Marawi was liberated from Islamic State inspired gunmen in October following five months of clashes between government forces and the terrorist fighters who captured the city in May.
Families, many in tears, were seen digging through what remained of their homes, damaged or destroyed in the conflict, which killed about 1,200 people, mostly terrorists.
It was the first time that authorities had allowed some 7,000 residents to enter the former main battle zone.
An estimated 400,000 people, many still living in temporary shelters on the outskirts of Marawi, were affected by the conflict.
The military claimed that it has still to deal with 50 unexploded bombs from military airstrikes and explosive devices left behind by the gunmen.
"We lack the equipment to recover the bombs," military spokesman Colonel Romeo Brawner said.
On Good Friday, soldiers barred residents, who staged a "Let's go back to Ground Zero" protest march.
The protesters brought with them prayer mats, identification cards, and placards demanding the immediate rehabilitation of the city and an investigation into the crisis.
Jamalodin Basman Mohammad, a spokesman of the group, said they only wanted to hold Friday prayers for those who died during the conflict.

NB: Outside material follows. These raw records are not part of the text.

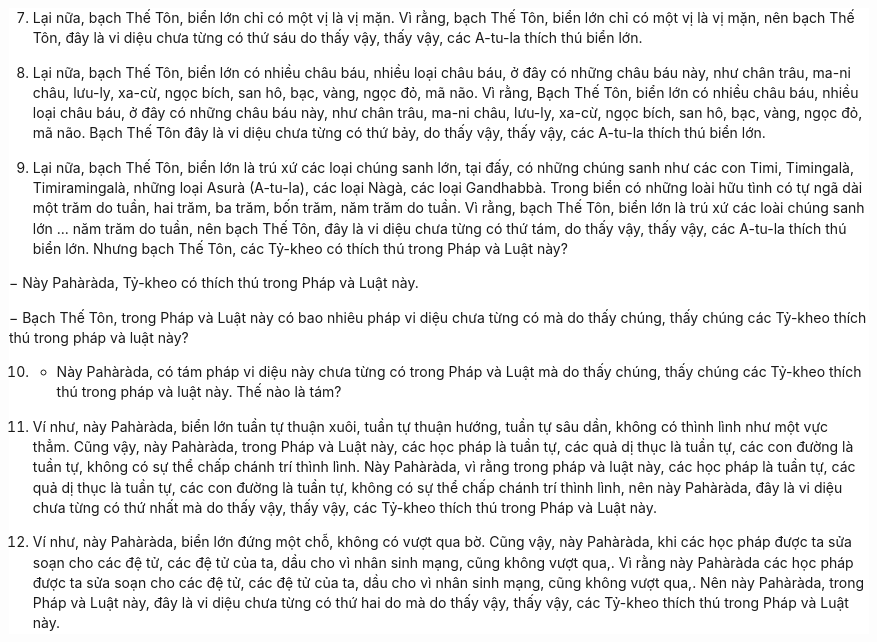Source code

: 
7. Lại nữa, bạch Thế Tôn, biển lớn chỉ có một vị là vị mặn. Vì rằng, bạch Thế Tôn, biển lớn chỉ có một
vị là vị mặn, nên bạch Thế Tôn, đây là vi diệu chưa từng có thứ sáu do thấy vậy, thấy vậy, các A-tu-la
thích thú biển lớn.


8. Lại nữa, bạch Thế Tôn, biển lớn có nhiều châu báu, nhiều loại châu báu, ở đây có những châu báu
này, như chân trâu, ma-ni châu, lưu-ly, xa-cừ, ngọc bích, san hô, bạc, vàng, ngọc đỏ, mã não. Vì rằng,
Bạch Thế Tôn, biển lớn có nhiều châu báu, nhiều loại châu báu, ở đây có những châu báu này, như chân
trâu, ma-ni châu, lưu-ly, xa-cừ, ngọc bích, san hô, bạc, vàng, ngọc đỏ, mã não. Bạch Thế Tôn đây là vi
diệu chưa từng có thứ bảy, do thấy vậy, thấy vậy, các A-tu-la thích thú biển lớn.


9. Lại nữa, bạch Thế Tôn, biển lớn là trú xứ các loại chúng sanh lớn, tại đấy, có những chúng sanh như
các con Timi, Timingalà, Timiramingalà, những loại Asurà (A-tu-la), các loại Nàgà, các loại
Gandhabbà. Trong biển có những loài hữu tình có tự ngã dài một trăm do tuần, hai trăm, ba trăm, bốn
trăm, năm trăm do tuần. Vì rằng, bạch Thế Tôn, biển lớn là trú xứ các loài chúng sanh lớn ... năm trăm
do tuần, nên bạch Thế Tôn, đây là vi diệu chưa từng có thứ tám, do thấy vậy, thấy vậy, các A-tu-la thích
thú biển lớn. Nhưng bạch Thế Tôn, các Tỷ-kheo có thích thú trong Pháp và Luật này?

− Này Pahàràda, Tỷ-kheo có thích thú trong Pháp và Luật này.

− Bạch Thế Tôn, trong Pháp và Luật này có bao nhiêu pháp vi diệu chưa từng có mà do thấy chúng, thấy
chúng các Tỷ-kheo thích thú trong pháp và luật này?


10. - Này Pahàràda, có tám pháp vi diệu này chưa từng có trong Pháp và Luật mà do thấy chúng, thấy
chúng các Tỷ-kheo thích thú trong pháp và luật này. Thế nào là tám?


11. Ví như, này Pahàràda, biển lớn tuần tự thuận xuôi, tuần tự thuận hướng, tuần tự sâu dần, không có
thình lình như một vực thẳm. Cũng vậy, này Pahàràda, trong Pháp và Luật này, các học pháp là tuần tự,
các quả dị thục là tuần tự, các con đường là tuần tự, không có sự thể chấp chánh trí thình lình. Này
Pahàràda, vì rằng trong pháp và luật này, các học pháp là tuần tự, các quả dị thục là tuần tự, các con
đường là tuần tự, không có sự thể chấp chánh trí thình lình, nên này Pahàràda, đây là vi diệu chưa từng
có thứ nhất mà do thấy vậy, thấy vậy, các Tỷ-kheo thích thú trong Pháp và Luật này.


12. Ví như, này Pahàràda, biển lớn đứng một chỗ, không có vượt qua bờ. Cũng vậy, này Pahàràda, khi
các học pháp được ta sửa soạn cho các đệ tử, các đệ tử của ta, dầu cho vì nhân sinh mạng, cũng không
vượt qua,. Vì rằng này Pahàràda các học pháp được ta sửa soạn cho các đệ tử, các đệ tử của ta, dầu cho
vì nhân sinh mạng, cũng không vượt qua,. Nên này Pahàràda, trong Pháp và Luật này, đây là vi diệu
chưa từng có thứ hai do mà do thấy vậy, thấy vậy, các Tỷ-kheo thích thú trong Pháp và Luật này.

Sultan Abdul Hamidullah Atar, one of the rally organizers, said they the protest also aimed to express their sentiments over the treatment of displaced residents.
He said the government is giving "false hopes and false expectations" to people. "Most feel that they have been betrayed over the past months," said Atar.
Atar said that while visitors were allowed into the city, residents up to the Good Friday protest had no chance to visit their homes.
"Did this not violate the people's rights to return to their respective homes?" he said. "The call to return was not a privilege but a right," Atar added.
Last week, Cardinal Luis Antonio Tagle of Manila issued an appeal to donate funds for the rehabilitation of the predominantly Muslim city.
Father Reginald Malicdem, rector of the Manila Cathedral, said that money raised by churches in the Philippine capital during the Lenten season will be donated to victims of calamities.
"This is a concrete way of doing a good deed and showing our love to our fellow man," said the priest.
Authorities announced that for a month starting April 1 residents will be allowed to visit to collect whatever is left from their homes before the rehabilitation of the city starts in May.
The Philippine military earlier identified at least 24 villages in the city center as "off limits due to security issues."
The government's social welfare department said that out of the 28,219 displaced individuals who were allowed to go back to their homes since the end of the conflict, only 20,668 had gone back.
"It is high time residents see their homes, salvage what is left of their belongings, and rebuild their houses," said Aida Ibrahim, coordinator of Tindeg Ranao, an organization of displaced families.
Another organization of residents has been protesting a reported government plan to establish a military camp in the city.
"Plans have been made without our participation," read a statement released by the group Ranaw Multi-Sectoral Movement, which claims that people have been left out of the planning of the rebuilding of Marawi.
The proposed rehabilitation of the city is "not merely the sum of its buildings" and "not merely an occasion for economic gain" as the city "symbolizes its people," the group added.